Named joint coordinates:
—————
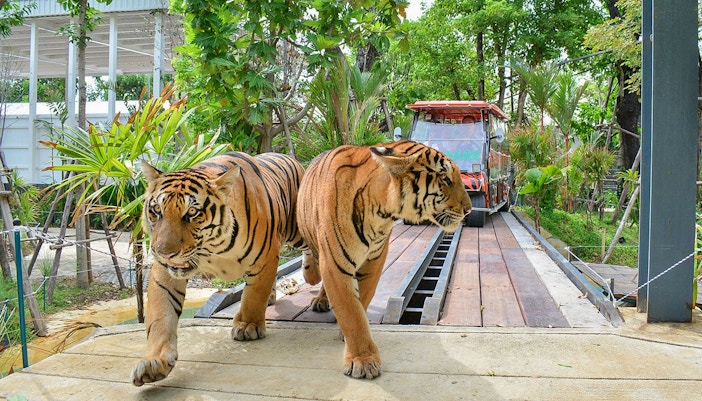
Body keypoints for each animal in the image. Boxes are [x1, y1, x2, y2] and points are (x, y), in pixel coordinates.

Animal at [131, 152, 305, 386]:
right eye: (157, 210)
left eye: (192, 212)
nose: (164, 253)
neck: (212, 248)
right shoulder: (164, 273)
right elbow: (161, 316)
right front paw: (153, 361)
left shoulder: (266, 256)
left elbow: (253, 295)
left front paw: (248, 325)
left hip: (301, 231)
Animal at [296, 140, 472, 379]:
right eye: (445, 178)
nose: (469, 209)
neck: (381, 212)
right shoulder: (334, 263)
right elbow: (351, 311)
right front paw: (363, 360)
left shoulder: (374, 260)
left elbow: (361, 301)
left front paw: (353, 342)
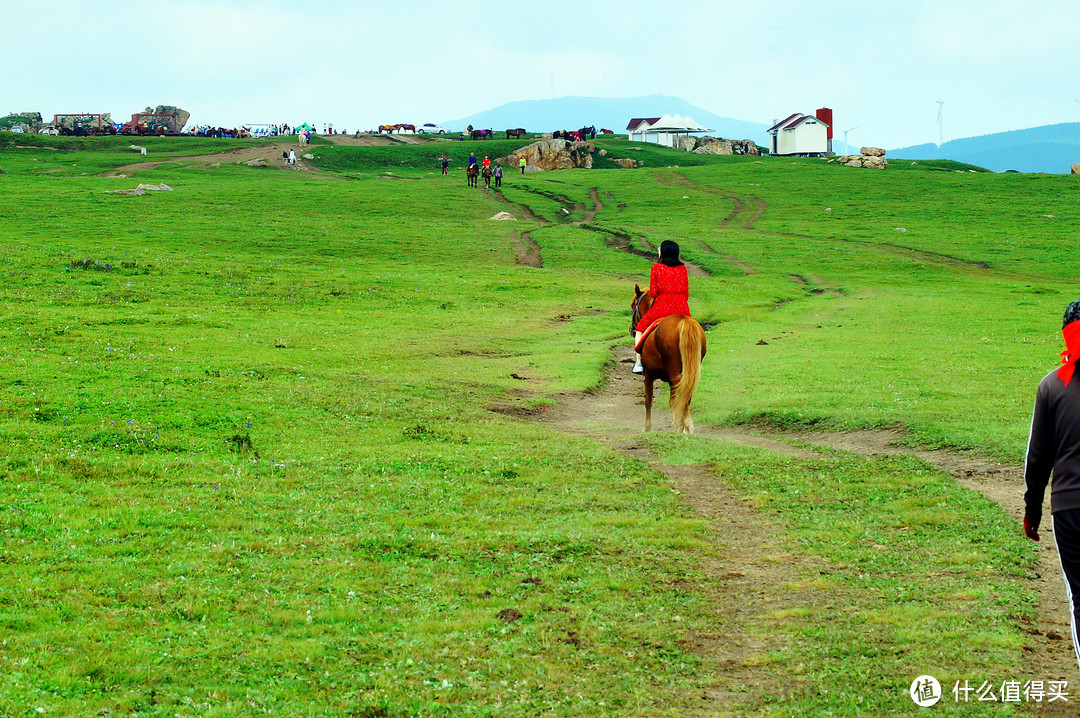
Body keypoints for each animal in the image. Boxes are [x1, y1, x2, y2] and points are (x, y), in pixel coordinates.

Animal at [630, 285, 708, 431]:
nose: (631, 328)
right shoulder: (671, 380)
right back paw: (685, 425)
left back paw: (683, 425)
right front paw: (677, 425)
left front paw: (647, 428)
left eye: (633, 305)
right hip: (689, 369)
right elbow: (672, 401)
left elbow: (648, 400)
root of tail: (683, 320)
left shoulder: (648, 375)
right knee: (686, 392)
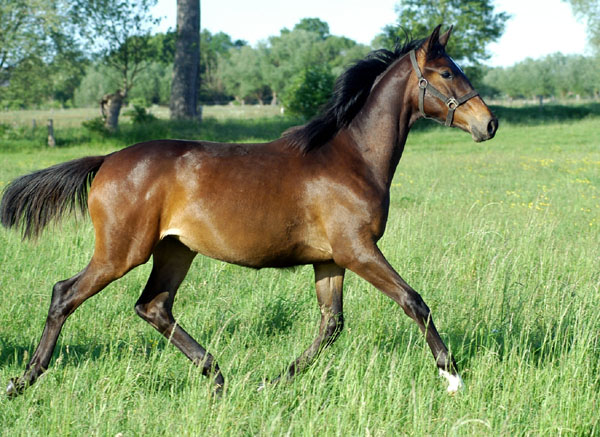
—————
### Task objective
Show every line of the records above that contains the word "shoulder".

### Response to this task
right shoulder: (164, 273)
left shoulder: (266, 256)
right shoulder: (334, 263)
left shoulder: (374, 260)
right shoulder: (671, 380)
left shoulder: (648, 375)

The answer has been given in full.